I believe in rice and gravy because I am rice and gravy. I’m half Asian, half Anglo and completely American.
My generation learned in school that culture was something to celebrate and something necessarily foreign. Nobody ever explained to me that culture is not a set of exotic garments and foods, but something everyone has.
Back then many government applications and forms had yet to acknowledge the shades of grey in between the major ethnic groups. I usually checked the “Asian” box even though I am equally white. It seemed like everyone expected me to fit inside that box and I sometimes worried that I wasn’t Asian enough, like I was pretending.
So I used to mourn what I saw as the loss of my Chinese heritage. Grandma never taught my dad to speak Cantonese; our holidays were the American ones; and we ate our family dinners with forks.
See, my grandma’s generation wasn’t taught that diversity was valuable. Her parents came to this country at a time when the central focus of American immigration policy was keeping the Chinese out. Discriminatory laws turned them into illegal immigrants. They used fake papers and adopted a fake family name in order to come here.
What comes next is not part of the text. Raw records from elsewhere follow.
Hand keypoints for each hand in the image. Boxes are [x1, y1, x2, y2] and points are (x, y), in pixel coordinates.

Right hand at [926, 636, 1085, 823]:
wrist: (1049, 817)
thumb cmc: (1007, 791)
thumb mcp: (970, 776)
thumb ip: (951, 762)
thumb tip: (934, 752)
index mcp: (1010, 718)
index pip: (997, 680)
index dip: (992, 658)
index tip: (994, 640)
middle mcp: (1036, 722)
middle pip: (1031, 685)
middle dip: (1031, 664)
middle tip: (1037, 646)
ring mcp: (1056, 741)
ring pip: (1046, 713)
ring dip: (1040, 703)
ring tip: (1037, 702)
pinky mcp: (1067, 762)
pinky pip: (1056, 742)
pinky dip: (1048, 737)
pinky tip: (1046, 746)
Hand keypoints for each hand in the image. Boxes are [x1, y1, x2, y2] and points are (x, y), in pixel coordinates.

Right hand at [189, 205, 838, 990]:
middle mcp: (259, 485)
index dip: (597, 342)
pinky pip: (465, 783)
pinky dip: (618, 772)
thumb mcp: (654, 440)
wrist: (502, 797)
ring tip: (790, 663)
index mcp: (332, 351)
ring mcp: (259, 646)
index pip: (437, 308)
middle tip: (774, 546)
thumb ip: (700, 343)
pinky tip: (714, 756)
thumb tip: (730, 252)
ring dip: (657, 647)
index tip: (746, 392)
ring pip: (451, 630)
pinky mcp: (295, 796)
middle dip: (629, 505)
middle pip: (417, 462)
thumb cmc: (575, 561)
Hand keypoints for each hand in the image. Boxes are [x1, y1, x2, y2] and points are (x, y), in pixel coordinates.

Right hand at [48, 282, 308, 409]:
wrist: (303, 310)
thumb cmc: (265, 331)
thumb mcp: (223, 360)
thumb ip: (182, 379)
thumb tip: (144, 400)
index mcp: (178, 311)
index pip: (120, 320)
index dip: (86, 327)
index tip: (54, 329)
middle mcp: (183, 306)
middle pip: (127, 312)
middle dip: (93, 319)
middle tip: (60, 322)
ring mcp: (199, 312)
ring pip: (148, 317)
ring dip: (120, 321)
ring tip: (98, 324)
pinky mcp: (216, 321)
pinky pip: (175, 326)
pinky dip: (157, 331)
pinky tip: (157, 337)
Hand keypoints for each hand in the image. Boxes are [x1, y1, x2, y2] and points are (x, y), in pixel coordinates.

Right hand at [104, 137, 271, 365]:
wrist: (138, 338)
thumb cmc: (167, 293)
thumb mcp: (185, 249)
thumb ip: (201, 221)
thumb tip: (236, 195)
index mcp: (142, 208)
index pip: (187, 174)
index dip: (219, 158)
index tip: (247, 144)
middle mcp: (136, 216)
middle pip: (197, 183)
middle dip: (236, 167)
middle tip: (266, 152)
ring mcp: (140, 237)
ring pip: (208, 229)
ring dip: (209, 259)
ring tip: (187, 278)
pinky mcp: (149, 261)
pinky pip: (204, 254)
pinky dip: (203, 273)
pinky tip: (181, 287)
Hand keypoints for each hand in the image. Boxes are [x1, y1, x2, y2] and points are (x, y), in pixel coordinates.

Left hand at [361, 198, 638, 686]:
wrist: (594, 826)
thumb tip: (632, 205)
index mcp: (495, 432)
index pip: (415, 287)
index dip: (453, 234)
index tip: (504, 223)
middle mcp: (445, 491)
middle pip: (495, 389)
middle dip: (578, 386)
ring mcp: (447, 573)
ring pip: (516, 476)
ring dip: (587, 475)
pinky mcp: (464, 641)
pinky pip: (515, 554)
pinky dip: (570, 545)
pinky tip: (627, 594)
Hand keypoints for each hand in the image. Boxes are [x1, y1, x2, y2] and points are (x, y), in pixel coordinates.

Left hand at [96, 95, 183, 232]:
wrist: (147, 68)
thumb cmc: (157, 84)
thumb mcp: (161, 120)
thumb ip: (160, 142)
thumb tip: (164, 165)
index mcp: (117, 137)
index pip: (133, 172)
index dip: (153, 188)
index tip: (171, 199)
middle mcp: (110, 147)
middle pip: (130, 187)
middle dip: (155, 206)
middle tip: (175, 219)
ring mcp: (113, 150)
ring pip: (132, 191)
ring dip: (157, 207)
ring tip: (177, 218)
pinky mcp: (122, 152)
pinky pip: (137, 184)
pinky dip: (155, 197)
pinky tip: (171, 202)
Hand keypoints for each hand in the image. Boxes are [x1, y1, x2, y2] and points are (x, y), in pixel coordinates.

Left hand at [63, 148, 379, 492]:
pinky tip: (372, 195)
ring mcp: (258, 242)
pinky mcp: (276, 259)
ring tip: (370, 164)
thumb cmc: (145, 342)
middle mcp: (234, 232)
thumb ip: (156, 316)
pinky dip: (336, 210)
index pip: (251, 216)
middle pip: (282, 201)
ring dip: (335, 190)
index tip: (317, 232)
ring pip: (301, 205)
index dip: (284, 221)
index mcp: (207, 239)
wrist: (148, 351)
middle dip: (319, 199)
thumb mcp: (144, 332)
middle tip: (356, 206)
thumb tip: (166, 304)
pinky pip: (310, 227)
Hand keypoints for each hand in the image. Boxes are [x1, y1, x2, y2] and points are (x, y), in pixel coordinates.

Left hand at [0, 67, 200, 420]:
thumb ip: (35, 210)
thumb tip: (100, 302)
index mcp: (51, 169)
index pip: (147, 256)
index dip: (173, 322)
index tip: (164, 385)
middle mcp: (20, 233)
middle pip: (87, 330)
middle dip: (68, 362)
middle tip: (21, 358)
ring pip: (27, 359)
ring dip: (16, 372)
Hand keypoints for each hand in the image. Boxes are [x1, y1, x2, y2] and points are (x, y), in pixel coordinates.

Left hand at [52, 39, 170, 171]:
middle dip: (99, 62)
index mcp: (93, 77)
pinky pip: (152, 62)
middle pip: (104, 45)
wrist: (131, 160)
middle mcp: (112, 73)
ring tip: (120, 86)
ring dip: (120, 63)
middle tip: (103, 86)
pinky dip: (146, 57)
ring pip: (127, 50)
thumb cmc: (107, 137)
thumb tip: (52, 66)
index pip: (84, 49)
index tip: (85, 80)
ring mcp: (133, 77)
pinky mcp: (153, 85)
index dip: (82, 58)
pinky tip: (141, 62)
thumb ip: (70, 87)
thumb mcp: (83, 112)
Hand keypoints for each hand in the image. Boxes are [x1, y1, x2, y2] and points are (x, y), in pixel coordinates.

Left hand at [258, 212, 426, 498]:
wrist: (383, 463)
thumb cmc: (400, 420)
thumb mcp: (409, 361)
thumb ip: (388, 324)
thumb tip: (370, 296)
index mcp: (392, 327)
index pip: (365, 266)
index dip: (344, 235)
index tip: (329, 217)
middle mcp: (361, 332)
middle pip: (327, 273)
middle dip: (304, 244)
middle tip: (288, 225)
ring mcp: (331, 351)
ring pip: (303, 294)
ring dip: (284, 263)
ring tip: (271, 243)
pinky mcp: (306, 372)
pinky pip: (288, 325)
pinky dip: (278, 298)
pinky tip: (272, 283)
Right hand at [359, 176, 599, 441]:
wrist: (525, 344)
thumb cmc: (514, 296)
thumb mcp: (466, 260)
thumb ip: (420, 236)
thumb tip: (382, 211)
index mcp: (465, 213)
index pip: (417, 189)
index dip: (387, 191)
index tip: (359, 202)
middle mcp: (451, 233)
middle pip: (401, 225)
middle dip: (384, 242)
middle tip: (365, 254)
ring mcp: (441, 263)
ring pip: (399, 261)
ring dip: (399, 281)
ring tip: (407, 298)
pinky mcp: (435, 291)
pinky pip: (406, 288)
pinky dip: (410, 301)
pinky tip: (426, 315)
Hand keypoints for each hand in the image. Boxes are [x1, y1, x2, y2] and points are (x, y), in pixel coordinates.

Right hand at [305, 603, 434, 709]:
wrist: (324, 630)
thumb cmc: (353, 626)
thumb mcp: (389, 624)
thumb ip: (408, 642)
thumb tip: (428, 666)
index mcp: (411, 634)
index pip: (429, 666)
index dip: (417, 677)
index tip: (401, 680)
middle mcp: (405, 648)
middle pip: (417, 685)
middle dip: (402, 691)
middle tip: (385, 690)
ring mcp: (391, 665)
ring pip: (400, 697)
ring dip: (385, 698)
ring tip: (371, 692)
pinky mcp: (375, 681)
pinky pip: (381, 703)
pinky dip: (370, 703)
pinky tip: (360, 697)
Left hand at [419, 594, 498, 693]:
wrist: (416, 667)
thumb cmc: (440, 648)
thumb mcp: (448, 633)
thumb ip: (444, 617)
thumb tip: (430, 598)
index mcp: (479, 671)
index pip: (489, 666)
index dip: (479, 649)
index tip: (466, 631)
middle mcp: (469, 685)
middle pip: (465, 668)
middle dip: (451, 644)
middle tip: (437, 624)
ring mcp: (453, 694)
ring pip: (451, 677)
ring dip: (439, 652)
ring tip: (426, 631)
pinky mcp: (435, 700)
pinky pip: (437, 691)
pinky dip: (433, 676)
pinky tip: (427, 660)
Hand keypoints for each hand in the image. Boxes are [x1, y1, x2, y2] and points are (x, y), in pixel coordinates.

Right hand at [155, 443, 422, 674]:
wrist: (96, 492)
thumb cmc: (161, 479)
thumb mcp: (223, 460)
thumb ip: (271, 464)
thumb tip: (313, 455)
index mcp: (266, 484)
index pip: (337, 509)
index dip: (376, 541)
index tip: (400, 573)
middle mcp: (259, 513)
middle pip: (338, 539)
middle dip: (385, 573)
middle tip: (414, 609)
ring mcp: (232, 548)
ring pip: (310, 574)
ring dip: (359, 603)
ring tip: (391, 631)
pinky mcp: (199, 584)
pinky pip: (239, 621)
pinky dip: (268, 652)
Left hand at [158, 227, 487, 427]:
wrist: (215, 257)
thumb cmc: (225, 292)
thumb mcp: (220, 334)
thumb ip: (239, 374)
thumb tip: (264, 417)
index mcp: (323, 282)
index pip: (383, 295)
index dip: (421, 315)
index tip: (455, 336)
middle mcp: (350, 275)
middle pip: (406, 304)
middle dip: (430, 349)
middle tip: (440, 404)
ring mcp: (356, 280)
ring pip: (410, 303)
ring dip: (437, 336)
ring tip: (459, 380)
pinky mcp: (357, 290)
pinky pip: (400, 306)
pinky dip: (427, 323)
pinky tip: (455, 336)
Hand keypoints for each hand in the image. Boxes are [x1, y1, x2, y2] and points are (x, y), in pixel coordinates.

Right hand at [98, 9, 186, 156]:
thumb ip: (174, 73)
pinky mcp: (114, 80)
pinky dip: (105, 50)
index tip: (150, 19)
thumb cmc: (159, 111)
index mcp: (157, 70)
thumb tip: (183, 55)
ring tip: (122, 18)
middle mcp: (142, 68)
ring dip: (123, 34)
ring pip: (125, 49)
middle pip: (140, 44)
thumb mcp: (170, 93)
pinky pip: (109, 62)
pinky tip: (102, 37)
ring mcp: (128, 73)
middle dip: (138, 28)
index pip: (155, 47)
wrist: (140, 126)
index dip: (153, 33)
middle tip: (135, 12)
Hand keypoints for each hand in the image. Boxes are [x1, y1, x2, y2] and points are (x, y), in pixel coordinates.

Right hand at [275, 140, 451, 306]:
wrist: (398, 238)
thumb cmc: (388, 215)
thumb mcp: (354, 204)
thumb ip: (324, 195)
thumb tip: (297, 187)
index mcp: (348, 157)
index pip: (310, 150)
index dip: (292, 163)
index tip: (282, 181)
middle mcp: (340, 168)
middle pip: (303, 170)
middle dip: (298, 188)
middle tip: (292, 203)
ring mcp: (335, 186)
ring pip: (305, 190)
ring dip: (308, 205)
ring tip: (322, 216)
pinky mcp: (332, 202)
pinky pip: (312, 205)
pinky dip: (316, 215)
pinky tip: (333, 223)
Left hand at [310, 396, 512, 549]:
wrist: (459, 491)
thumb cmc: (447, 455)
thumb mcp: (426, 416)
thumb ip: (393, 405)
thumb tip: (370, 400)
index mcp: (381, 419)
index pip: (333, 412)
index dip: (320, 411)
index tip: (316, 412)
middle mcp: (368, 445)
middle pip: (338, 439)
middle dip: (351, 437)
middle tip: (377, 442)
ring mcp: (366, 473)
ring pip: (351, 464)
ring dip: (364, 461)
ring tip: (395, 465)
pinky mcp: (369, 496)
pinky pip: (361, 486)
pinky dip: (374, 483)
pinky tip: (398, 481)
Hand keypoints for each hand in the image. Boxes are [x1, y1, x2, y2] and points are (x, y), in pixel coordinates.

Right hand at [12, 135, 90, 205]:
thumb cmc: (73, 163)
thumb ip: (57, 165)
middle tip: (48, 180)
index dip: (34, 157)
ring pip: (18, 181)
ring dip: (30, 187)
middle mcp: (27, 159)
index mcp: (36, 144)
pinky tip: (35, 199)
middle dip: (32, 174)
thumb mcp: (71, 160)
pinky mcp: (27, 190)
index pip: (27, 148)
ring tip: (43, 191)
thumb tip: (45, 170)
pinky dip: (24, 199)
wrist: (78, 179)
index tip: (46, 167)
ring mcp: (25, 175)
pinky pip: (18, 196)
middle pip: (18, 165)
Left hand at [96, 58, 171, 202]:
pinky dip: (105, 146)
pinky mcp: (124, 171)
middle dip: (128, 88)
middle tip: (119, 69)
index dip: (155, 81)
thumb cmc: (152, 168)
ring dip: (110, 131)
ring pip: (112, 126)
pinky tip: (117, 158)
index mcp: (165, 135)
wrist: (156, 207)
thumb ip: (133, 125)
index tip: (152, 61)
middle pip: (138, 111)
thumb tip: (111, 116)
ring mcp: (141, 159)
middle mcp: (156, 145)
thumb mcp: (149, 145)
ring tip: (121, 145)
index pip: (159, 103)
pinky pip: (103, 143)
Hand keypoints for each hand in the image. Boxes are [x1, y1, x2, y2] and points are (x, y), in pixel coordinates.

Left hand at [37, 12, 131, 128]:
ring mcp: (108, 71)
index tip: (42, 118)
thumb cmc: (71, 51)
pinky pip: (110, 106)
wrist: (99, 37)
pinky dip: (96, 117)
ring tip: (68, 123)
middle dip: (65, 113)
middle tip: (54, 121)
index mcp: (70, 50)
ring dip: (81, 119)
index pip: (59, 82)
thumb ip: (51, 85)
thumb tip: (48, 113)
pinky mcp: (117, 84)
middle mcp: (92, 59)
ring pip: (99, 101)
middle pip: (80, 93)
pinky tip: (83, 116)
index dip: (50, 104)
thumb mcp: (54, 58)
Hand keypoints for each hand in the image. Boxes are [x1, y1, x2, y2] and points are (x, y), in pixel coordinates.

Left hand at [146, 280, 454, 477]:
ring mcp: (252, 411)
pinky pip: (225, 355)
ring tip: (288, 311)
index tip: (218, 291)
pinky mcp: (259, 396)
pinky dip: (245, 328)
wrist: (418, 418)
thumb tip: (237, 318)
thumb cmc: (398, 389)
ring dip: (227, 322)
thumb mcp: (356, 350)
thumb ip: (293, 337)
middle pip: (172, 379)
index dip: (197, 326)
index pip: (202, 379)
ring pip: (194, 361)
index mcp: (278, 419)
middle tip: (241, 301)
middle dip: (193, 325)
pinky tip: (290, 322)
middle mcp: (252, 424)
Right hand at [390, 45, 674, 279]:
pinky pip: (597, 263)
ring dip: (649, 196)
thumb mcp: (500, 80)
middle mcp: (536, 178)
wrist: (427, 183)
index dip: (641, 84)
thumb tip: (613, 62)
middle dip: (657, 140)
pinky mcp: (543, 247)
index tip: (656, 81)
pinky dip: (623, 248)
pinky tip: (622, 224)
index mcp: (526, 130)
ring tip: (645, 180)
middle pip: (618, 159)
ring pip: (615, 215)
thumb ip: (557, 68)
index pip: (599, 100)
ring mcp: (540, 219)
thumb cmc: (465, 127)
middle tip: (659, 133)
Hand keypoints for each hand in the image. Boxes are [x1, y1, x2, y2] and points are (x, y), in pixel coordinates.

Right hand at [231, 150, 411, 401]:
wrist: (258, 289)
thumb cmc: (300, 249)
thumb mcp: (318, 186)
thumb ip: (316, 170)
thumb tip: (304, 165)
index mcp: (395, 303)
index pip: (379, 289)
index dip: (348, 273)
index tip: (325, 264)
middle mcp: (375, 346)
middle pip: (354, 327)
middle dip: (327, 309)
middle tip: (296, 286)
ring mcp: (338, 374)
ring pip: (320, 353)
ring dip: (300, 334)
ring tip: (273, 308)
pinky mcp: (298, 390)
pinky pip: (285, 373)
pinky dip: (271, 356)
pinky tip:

Until 1943, the United States would not allow Asians to become naturalized citizens. Many parts of Phoenix, where my grandma grew up and where I was raised, were designated off-limits to Chinese people before World War II. And interracial marriage remained illegal in Arizona until my dad was a teenager. Needless to say, my grandma was encouraged to downplay, not preserve her Chinese culture.
Which is why I’ve come to be proud of my mixed identity. My very existence is a mark of progress and a symbol of my country — a collage of people with roots all over the planet, who, though not without strife, form something new and strong together.
The now-common phrase “long time no see” came from the literal translation of a Chinese expression into English. To me, rice and gravy is a similar type of translation. It’s a delightful piece of culture that arises only at that point where immigrants braid their past into the American story. And that’s what my family celebrates with rice and gravy for Thanksgiving.